T1 ~ Tk Blower tuyeres D1 ~ Dk Flow meter for measuring the amount of drainage of each blast tuyer C20 Water supply pipe to each blast tuyer C90 ~ C9k Drain pipe of each blast tuyer COM Computer VDT monitoring device

Claims (4)

[Claims] 1. The discharge amount of cooling water supplied to each of a plurality of blower tuyeres installed in a furnace body is measured by a flow meter, and each measured value and the discharge amount of each blower tuyere are set in advance. It is determined whether or not the difference from the predetermined reference value has changed by a predetermined value or more, and if the number of blower tuyere that has changed by the predetermined value or more occurs at the same time by a predetermined number or less, the blower tuyere of such a predetermined number or less A method for detecting water leakage in a blower tuyere, comprising detecting that water leakage has occurred. 2. The predetermined number according to claim 1, wherein the difference between the added value of the measured values of the drainage amount of all the blower tuyeres and a reference value set in advance for the added value is less than a predetermined value.
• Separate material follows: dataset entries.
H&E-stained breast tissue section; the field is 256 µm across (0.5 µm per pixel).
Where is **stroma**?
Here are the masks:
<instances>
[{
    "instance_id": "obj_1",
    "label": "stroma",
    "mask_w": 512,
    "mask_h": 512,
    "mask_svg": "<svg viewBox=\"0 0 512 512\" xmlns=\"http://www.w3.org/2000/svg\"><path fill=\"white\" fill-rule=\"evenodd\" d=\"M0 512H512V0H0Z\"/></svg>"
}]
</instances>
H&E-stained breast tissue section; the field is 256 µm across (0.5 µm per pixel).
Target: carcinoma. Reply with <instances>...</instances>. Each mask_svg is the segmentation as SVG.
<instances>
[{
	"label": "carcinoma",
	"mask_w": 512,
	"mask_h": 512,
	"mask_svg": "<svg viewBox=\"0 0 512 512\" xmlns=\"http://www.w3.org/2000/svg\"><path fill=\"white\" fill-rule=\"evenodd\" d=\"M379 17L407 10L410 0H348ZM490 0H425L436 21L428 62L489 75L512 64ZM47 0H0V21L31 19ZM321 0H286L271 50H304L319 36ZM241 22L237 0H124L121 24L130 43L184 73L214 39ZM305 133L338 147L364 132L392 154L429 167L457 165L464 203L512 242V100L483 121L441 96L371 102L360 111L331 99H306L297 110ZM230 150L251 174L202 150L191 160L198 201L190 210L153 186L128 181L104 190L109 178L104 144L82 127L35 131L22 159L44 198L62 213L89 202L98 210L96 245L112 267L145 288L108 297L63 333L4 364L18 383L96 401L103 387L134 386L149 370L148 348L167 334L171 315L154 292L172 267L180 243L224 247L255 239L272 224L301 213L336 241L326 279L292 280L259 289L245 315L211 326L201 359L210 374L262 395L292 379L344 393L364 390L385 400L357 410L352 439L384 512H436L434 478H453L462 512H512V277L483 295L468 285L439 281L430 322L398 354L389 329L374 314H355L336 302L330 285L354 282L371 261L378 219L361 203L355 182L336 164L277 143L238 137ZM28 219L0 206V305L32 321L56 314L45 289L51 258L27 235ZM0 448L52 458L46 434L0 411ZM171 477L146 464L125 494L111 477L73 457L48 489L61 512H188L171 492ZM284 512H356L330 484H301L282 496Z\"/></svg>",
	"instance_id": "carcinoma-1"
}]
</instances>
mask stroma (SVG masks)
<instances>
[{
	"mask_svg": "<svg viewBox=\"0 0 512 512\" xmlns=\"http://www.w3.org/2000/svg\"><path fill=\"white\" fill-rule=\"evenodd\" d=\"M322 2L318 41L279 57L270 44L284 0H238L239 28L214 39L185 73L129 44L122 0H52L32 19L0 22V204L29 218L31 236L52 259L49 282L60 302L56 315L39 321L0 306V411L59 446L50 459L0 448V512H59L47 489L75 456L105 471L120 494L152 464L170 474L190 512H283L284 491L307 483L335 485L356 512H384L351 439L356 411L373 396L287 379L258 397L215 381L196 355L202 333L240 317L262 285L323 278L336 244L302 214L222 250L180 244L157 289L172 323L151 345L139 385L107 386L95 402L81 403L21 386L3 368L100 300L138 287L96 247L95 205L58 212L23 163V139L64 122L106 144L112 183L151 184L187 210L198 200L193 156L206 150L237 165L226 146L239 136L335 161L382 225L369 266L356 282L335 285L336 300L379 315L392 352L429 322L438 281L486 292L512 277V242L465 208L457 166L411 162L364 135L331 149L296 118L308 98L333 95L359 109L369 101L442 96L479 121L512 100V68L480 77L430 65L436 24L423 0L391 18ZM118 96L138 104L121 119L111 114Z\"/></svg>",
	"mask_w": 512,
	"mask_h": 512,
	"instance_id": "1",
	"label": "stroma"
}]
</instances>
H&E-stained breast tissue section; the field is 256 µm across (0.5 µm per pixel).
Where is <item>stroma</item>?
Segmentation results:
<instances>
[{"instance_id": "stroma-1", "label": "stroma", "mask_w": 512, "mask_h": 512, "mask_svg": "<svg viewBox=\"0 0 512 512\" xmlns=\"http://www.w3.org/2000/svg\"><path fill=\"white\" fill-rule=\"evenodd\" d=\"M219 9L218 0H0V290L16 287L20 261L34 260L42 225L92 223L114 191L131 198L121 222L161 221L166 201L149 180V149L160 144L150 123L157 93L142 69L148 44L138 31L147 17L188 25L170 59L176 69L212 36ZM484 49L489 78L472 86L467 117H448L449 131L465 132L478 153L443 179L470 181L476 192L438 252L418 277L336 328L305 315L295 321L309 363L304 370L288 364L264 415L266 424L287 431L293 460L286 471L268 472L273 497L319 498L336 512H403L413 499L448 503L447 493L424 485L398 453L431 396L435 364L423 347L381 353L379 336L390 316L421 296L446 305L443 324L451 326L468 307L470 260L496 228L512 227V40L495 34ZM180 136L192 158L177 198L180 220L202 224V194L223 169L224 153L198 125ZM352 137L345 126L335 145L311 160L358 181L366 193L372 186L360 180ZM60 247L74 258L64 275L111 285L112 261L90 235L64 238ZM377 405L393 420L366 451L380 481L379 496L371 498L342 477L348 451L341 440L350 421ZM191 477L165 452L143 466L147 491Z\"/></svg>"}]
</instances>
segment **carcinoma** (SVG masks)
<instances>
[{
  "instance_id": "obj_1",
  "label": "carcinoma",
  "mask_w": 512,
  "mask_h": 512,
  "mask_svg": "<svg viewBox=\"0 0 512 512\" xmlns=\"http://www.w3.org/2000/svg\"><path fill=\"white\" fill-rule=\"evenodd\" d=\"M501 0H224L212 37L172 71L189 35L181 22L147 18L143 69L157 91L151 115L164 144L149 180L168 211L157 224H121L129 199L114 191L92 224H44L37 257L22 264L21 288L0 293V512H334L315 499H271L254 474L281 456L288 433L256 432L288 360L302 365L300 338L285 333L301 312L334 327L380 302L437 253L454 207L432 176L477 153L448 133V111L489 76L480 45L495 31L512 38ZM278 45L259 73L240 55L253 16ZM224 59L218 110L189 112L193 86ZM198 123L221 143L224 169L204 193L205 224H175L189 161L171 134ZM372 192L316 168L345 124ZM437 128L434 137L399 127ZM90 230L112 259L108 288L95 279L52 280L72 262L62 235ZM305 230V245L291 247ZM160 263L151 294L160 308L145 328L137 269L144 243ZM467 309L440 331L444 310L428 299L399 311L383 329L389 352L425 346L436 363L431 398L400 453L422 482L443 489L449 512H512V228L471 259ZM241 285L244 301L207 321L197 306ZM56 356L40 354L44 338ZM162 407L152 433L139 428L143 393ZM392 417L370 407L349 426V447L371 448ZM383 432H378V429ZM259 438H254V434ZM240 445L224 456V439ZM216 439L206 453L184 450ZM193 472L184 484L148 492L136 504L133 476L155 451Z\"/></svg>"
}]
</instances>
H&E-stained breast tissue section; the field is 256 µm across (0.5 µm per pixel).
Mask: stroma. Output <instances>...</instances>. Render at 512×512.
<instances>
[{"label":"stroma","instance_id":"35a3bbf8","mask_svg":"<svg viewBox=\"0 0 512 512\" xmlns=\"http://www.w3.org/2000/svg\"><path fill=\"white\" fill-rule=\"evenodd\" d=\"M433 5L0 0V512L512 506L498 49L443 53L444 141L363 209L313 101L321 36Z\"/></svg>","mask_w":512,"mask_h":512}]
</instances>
A method for detecting water leakage in a blower tuyere, comprising determining that the differential flow rate has changed by a predetermined value or more in the blower tuyere. 3. The drainage amount of cooling water at each of the blower tuyeres according to claim 1 or 2, wherein actual measurement is performed by collecting a sampling value from a corresponding flow meter over a predetermined number at a predetermined cycle. A method for detecting water leakage in the blast tuyere. 4. The air blower according to claim 3, wherein an average value of the sampling values when the variation of the sampling values is less than or equal to a predetermined value is set as a reference value of the drainage amount at each of the air blowing tuyere. Tuyere leak detection method.